Investigation: Identical Servers, Different Performance
Investigation: Identical Servers, Different Performance
Inconsistent Redis performance was observed across a fleet of otherwise identical servers. After investigation, we discovered that differences in Linux system clocksource settings - specifically, servers running the slower HPET clocksource instead of the default TSC - led to significant increases in Redis latency and CPU usage.
This post summarizes our findings, shows how to spot and fix the issue, and gives tips to prevent performance drops from unintended clocksource changes. Fixing this simple config can lead to immediate, measurable improvements in throughput and system efficiency.
TL;DR
- System performance drops, especially for high-throughput workloads, if the server switches from the default TSC clocksource to HPET.
- The kernel might fall back to HPET if TSC sync fails, often after the server is powered off for a long period.
- You can check and switch your available clocksource easily (see below).
Problem
Some “identical” servers were running slower, with increased latency and CPU usage. We needed to understand why.
What’s a Clocksource?
A clocksource is how the Linux kernel keeps track of time (“read the clock!”).
- TSC: Crazy fast, lives on modern CPUs.
- HPET: Accurate, but slow for frequent reads.
More technical details:
Investigation: What’s Going On?
🔎 We dug in and noticed a pattern:
- Slower servers were all using the HPET clocksource.
- Fast servers stuck with the default, TSC.
- By default, kernels prefer TSC, but will abandon it if synchronization issues are detected.
Example log snippet:
Apr 15 18:22:57 srv kernel: TSC synchronization [CPU#0 -> CPU#8]:
Apr 15 18:22:57 srv kernel: Measured 120 cycles TSC warp between CPUs, turning off TSC clock.
Apr 15 18:22:57 srv kernel: tsc: Marking TSC unstable due to check_tsc_sync_source failed
Why does this happen?
We’re not 100% sure. It could be hardware or firmware quirks, or the server being powered off for long periods.
Visual Evidence
System CPU Usage (TSC vs. HPET)


- CPU usage is significantly higher on HPET than TSC for the same workload.
Redis CPU/performance/rate


- Application latency and CPU usage spike when HPET is used.
Benchmark: The Pain is Real
Objective: How much does the clocksource really matter for high-throughput workloads? (Benchmarked via Envoy to Redis proxying.)
Test Setup
- Deployed Envoy proxies on two identical servers.
- Both routed requests to the same Redis cluster.
- Tests run in three phases to single out clocksource effects.
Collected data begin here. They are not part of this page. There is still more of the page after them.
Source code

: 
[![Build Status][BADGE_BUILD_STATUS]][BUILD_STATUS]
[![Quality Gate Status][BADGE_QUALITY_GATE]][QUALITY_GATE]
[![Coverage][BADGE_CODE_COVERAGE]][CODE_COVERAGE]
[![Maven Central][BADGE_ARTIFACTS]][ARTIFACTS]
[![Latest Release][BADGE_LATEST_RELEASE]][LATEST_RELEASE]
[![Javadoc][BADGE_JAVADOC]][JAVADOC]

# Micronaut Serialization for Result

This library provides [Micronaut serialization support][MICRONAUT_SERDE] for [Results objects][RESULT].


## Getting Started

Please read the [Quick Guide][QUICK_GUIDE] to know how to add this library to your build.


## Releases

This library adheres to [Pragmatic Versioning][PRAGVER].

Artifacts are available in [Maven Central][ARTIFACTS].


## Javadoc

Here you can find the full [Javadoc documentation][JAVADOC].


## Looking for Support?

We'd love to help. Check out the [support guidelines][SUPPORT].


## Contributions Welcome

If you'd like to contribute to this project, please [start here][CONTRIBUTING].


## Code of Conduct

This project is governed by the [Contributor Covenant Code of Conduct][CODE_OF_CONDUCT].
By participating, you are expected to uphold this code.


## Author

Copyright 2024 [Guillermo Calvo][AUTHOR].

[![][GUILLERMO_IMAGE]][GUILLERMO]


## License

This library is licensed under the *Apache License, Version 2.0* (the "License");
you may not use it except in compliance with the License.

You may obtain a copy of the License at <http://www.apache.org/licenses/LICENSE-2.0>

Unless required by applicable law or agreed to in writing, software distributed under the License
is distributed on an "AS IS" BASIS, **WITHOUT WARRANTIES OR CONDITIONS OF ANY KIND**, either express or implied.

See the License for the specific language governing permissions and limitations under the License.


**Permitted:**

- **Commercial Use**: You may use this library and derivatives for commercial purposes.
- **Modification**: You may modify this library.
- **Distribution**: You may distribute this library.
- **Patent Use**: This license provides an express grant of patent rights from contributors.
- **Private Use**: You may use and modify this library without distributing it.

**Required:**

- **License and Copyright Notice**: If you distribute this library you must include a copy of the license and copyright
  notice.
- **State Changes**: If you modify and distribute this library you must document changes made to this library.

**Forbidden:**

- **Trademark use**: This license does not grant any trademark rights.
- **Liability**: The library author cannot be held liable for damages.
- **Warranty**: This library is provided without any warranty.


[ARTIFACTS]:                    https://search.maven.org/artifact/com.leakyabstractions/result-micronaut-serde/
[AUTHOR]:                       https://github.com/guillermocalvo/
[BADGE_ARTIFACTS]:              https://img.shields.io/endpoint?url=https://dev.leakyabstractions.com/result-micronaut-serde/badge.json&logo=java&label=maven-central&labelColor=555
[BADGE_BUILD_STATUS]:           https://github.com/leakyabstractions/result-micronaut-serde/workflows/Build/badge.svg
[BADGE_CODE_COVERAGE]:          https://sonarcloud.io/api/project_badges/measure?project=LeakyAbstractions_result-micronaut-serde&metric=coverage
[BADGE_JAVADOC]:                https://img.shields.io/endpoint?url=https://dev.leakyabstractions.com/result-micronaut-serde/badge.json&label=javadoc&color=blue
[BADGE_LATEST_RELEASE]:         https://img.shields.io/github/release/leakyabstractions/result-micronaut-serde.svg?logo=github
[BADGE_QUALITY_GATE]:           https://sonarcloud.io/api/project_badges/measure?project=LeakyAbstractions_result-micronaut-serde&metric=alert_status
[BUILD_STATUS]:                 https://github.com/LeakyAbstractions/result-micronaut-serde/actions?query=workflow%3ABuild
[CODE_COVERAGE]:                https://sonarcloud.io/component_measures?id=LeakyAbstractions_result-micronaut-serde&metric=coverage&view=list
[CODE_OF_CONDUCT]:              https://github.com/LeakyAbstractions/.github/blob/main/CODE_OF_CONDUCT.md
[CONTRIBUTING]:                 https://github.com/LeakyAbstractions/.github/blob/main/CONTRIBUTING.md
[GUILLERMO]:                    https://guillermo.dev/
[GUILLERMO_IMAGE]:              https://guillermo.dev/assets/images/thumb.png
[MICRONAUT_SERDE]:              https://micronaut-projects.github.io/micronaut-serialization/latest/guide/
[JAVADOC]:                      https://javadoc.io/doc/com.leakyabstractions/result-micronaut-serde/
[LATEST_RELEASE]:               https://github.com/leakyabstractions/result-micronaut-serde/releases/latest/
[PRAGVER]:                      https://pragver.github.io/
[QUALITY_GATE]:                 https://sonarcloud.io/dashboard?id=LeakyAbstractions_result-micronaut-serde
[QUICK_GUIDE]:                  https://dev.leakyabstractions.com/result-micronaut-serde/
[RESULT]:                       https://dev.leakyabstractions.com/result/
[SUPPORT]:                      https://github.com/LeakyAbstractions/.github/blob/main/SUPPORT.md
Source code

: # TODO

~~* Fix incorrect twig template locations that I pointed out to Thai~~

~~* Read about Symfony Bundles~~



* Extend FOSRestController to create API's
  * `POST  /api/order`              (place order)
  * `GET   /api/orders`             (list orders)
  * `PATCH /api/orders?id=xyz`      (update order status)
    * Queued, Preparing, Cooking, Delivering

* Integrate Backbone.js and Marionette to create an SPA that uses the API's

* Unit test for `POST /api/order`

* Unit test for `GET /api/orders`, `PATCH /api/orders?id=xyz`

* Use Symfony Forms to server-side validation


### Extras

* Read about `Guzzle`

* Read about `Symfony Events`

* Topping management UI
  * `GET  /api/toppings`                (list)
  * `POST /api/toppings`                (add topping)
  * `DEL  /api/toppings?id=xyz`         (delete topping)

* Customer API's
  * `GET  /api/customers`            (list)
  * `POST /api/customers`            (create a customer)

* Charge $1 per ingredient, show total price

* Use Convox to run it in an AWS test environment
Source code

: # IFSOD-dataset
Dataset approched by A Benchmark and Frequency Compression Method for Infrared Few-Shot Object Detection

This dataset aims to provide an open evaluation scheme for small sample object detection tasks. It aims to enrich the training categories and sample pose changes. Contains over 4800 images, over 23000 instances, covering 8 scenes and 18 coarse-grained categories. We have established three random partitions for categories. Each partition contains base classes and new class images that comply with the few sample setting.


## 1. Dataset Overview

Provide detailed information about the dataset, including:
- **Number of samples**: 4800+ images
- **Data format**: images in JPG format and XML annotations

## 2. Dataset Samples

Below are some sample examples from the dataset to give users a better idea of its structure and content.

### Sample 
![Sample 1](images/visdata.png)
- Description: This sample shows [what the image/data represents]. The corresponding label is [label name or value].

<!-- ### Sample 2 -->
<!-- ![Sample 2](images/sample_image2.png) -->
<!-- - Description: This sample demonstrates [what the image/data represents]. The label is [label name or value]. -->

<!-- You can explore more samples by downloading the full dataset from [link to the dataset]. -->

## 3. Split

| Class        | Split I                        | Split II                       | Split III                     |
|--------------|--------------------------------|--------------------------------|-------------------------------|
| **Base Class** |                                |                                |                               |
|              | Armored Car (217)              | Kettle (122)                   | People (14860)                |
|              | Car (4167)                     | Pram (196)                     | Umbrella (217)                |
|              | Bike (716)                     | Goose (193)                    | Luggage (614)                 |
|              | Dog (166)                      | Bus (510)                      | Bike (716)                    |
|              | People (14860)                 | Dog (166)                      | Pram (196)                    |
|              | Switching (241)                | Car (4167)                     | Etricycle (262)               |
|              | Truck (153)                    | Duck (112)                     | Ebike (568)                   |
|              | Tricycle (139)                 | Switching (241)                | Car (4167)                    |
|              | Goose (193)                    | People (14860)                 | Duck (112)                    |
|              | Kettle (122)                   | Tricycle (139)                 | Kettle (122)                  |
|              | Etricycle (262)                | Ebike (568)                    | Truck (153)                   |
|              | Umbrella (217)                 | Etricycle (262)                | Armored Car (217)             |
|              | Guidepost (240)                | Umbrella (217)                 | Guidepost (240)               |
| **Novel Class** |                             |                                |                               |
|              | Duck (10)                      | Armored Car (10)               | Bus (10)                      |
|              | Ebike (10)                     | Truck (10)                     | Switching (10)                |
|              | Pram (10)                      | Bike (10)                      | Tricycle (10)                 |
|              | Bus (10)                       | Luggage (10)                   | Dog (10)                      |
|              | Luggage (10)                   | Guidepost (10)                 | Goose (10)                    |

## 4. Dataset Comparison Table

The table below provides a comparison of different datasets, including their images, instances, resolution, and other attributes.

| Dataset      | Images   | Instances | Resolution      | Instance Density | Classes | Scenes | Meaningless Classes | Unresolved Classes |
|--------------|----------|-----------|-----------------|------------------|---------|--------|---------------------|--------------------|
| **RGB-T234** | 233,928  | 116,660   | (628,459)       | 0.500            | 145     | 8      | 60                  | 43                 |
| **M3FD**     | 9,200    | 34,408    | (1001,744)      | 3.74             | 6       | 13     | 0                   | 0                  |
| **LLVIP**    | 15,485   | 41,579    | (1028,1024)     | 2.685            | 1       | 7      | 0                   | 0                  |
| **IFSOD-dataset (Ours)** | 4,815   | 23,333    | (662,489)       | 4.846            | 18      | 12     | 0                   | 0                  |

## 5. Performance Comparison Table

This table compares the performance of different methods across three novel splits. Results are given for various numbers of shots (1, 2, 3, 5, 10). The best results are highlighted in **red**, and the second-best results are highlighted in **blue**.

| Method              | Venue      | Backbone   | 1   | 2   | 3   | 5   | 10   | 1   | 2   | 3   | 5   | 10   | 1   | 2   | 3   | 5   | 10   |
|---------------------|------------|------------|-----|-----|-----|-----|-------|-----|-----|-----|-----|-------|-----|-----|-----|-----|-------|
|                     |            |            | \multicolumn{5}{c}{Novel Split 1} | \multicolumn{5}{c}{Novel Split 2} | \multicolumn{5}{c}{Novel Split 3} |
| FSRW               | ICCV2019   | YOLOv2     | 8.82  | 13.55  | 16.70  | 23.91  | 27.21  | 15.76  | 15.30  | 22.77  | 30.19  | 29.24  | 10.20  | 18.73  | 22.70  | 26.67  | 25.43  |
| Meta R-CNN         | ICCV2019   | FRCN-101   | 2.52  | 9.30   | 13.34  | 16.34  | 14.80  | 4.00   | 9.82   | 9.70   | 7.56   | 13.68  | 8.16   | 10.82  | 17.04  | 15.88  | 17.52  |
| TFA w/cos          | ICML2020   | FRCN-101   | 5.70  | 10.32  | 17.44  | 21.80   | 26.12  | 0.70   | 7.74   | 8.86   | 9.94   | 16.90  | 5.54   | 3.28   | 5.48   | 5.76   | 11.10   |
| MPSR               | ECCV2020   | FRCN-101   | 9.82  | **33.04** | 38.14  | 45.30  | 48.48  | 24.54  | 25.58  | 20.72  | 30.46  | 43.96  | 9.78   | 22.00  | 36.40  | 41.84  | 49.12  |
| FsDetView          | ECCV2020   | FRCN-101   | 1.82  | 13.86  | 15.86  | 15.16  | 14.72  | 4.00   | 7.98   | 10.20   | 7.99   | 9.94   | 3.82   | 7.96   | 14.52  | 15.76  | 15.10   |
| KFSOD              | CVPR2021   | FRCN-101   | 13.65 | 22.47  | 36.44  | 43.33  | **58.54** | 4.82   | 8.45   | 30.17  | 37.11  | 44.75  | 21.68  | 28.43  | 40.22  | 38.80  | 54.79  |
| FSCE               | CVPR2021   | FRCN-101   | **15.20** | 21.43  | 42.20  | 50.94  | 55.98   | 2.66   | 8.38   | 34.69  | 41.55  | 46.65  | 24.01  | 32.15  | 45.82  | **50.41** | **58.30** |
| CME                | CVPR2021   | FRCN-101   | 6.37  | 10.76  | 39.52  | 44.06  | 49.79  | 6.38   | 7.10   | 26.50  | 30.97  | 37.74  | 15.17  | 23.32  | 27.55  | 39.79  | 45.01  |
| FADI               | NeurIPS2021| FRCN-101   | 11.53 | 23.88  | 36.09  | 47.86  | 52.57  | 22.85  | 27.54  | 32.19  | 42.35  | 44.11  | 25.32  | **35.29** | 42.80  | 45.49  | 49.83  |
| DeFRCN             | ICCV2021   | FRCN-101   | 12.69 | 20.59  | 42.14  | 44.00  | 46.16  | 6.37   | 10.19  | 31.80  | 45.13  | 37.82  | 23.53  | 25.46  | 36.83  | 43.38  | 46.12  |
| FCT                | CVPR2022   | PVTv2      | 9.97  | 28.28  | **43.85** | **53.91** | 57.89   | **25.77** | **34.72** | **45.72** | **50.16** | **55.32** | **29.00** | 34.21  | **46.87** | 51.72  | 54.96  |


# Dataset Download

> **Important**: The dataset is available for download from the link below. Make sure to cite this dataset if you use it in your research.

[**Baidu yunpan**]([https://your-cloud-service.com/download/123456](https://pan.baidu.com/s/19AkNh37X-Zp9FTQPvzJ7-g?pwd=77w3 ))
How the test was performed
On a dedicated server, we ran separate instances of a custom Go benchmark app: one aimed at each Envoy. These apps continuously sent SET and GET commands to Redis at a constant rate, while steadily increasing the number of goroutines at regular intervals, resulting in a steadily growing Redis command RPS over time.
Envoy’s Redis metrics were collected every 10 seconds using a standalone Prometheus server.
Benchmark Phases
- Baseline: Both servers on TSC.
- HPET on Server 1: Server 1 switches to HPET, Server 2 stays on TSC.
- HPET on Server 2: Swap: Server 2 on HPET, Server 1 on TSC.
Results
- Switching to HPET = instant slow-down.
- Increased CPU usage and application latency were very evident.

Conclusion
HPET = Performance Killer for High-Throughput Workloads. Stick with TSC whenever possible - otherwise, expect increased latency and higher CPU usage.
How to Reproduce (Or Fix) This
When does it happen?
The following screenshots show a timeline of the selected clocksource. Periods with no color in a server’s timeline indicate that the server was offline.
- Servers left OFF for a long time sometimes boot with unstable TSC, so the kernel falls back to HPET:

- A simple reboot might fix it, but not always:

How to Check / Change Your Clocksource
# See available clocksources
cat /sys/devices/system/clocksource/clocksource0/available_clocksource
# See current clocksource
cat /sys/devices/system/clocksource/clocksource0/current_clocksource
# Change current clocksource
echo "tsc" | sudo tee /sys/devices/system/clocksource/clocksource0/current_clocksource
Key Takeaways
- Always check your clocksource if you notice unexplained performance drops.
- Prefer TSC for high-throughput or latency-sensitive workloads.
- A simple reboot or manual switch can restore performance.